*** Given records
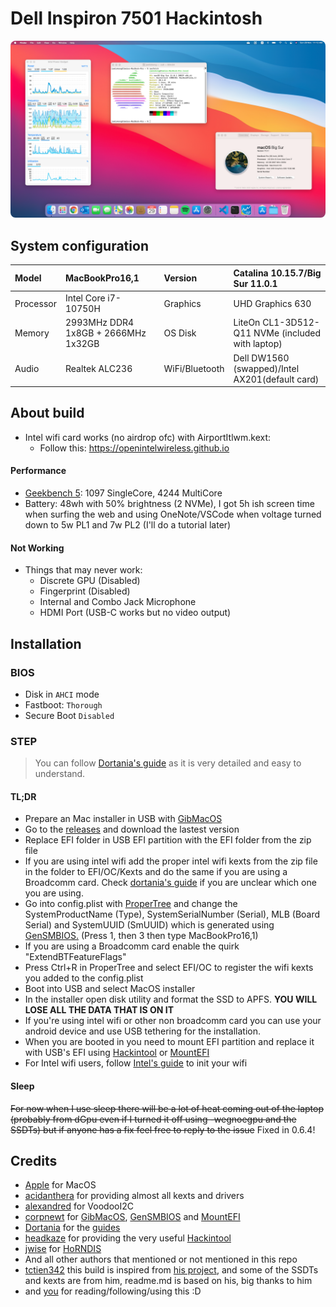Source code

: # Dell Inspiron 7501 Hackintosh
<p>
    <img style="border-radius: 8px" src="Assets/background.png">
</p>

## System configuration

| Model     | MacBookPro16,1      | Version        | Catalina 10.15.7/Big Sur 11.0.1      |
| :-------- | :------------------ | :------------- | :------------------ |
| Processor | Intel Core i7-10750H | Graphics       | UHD Graphics 630    |
| Memory    | 2993MHz DDR4 1x8GB + 2666MHz 1x32GB  | OS Disk        | LiteOn CL1-3D512-Q11 NVMe (included with laptop) |
| Audio     | Realtek ALC236      | WiFi/Bluetooth | Dell DW1560 (swapped)/Intel AX201(default card)|

## About build

- Intel wifi card works (no airdrop ofc) with AirportItlwm.kext:
  - Follow this: https://openintelwireless.github.io

#### Performance

- [Geekbench 5](https://browser.geekbench.com/v5/cpu/4411543): 1097 SingleCore, 4244 MultiCore
- Battery: 48wh with 50% brightness (2 NVMe), I got 5h ish screen time when surfing the web and using OneNote/VSCode when voltage turned down to 5w PL1 and 7w PL2 (I'll do a tutorial later)

#### Not Working

- Things that may never work:
  - Discrete GPU (Disabled)
  - Fingerprint (Disabled)
  - Internal and Combo Jack Microphone
  - HDMI Port (USB-C works but no video output)

## Installation

### BIOS

- Disk in `AHCI` mode
- Fastboot: `Thorough`
- Secure Boot `Disabled`

### STEP

> You can follow [Dortania's guide](https://dortania.github.io/OpenCore-Install-Guide/) as it is very detailed and easy to understand.

#### TL;DR

- Prepare an Mac installer in USB with [GibMacOS](https://dortania.github.io/OpenCore-Install-Guide/installer-guide/)
- Go to the [releases](https://github.com/jamieernest/Dell-Inspiron-7501-Hackintosh/releases) and download the lastest version
- Replace EFI folder in USB EFI partition with the EFI folder from the zip file
- If you are using intel wifi add the proper intel wifi kexts from the zip file in the folder to EFI/OC/Kexts and do the same if you are using a Broadcomm card. Check [dortania's guide]() if you are unclear which one you are using. 
- Go into config.plist with [ProperTree](https://github.com/corpnewt/ProperTree) and change the SystemProductName (Type), SystemSerialNumber (Serial), MLB (Board Serial) and SystemUUID (SmUUID) which is generated using [GenSMBIOS.](https://github.com/corpnewt/GenSMBIOS) (Press 1, then 3 then type MacBookPro16,1)
- If you are using a Broadcomm card enable the quirk "ExtendBTFeatureFlags"
- Press Ctrl+R in ProperTree and select EFI/OC to register the wifi kexts you added to the config.plist
- Boot into USB and select MacOS installer
- In the installer open disk utility and format the SSD to APFS. <strong>YOU WILL LOSE ALL THE DATA THAT IS ON IT</strong>
- If you're using intel wifi or other non broadcomm card you can use your android device and use USB tethering for the installation. 
- When you are booted in you need to mount EFI partition and replace it with USB's EFI using [Hackintool](https://github.com/headkaze/Hackintool/releases) or [MountEFI](https://github.com/corpnewt/MountEFI)
- For Intel wifi users, follow [Intel's guide](https://openintelwireless.github.io) to init your wifi

#### Sleep
<del>For now when I use sleep there will be a lot of heat coming out of the laptop (probably from dGpu even if I turned it off using -wegnoegpu and the SSDTs) but if anyone has a fix feel free to reply to the issue</del> Fixed in 0.6.4!

## Credits

- [Apple](https://apple.com/) for MacOS
- [acidanthera](https://github.com/acidanthera) for providing almost all kexts and drivers
- [alexandred](https://github.com/alexandred) for VoodooI2C
- [corpnewt](https://github.com/corpnewt) for [GibMacOS](https://github.com/corpnewt/gibMacOS), [GenSMBIOS](https://github.com/corpnewt/GenSMBIOS) and [MountEFI](https://github.com/corpnewt/MountEFI)
- [Dortania](https://github.com/dortania) for the [guides](https://dortania.github.io/OpenCore-Install-Guide/)
- [headkaze](https://github.com/headkaze) for providing the very useful [Hackintool](https://github.com/headkaze/Hackintool/releases)
- [jwise](https://github.com/jwise) for [HoRNDIS](https://github.com/jwise/HoRNDIS/releases)
- And all other authors that mentioned or not mentioned in this repo
- [tctien342](https://github.com/tctien342) this build is inspired from [his project](https://github.com/tctien342/Dell-Inspiron-7591-Hackintosh), and some of the SSDTs and kexts are from him, readme.md is based on his, big thanks to him
-  and [you](https://cdn.weeb.sh/images/rJl3BcTuG.gif) for reading/following/using this :D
******
- Task requirements
Reproduce, word for word and in full, only the lines above that start at the line with "- Secure Boot" and run through the line with "- Prepare an", both ends included.

- Written answer
- Secure Boot `Disabled`

### STEP

> You can follow [Dortania's guide](https://dortania.github.io/OpenCore-Install-Guide/) as it is very detailed and easy to understand.

#### TL;DR

- Prepare an Mac installer in USB with [GibMacOS](https://dortania.github.io/OpenCore-Install-Guide/installer-guide/)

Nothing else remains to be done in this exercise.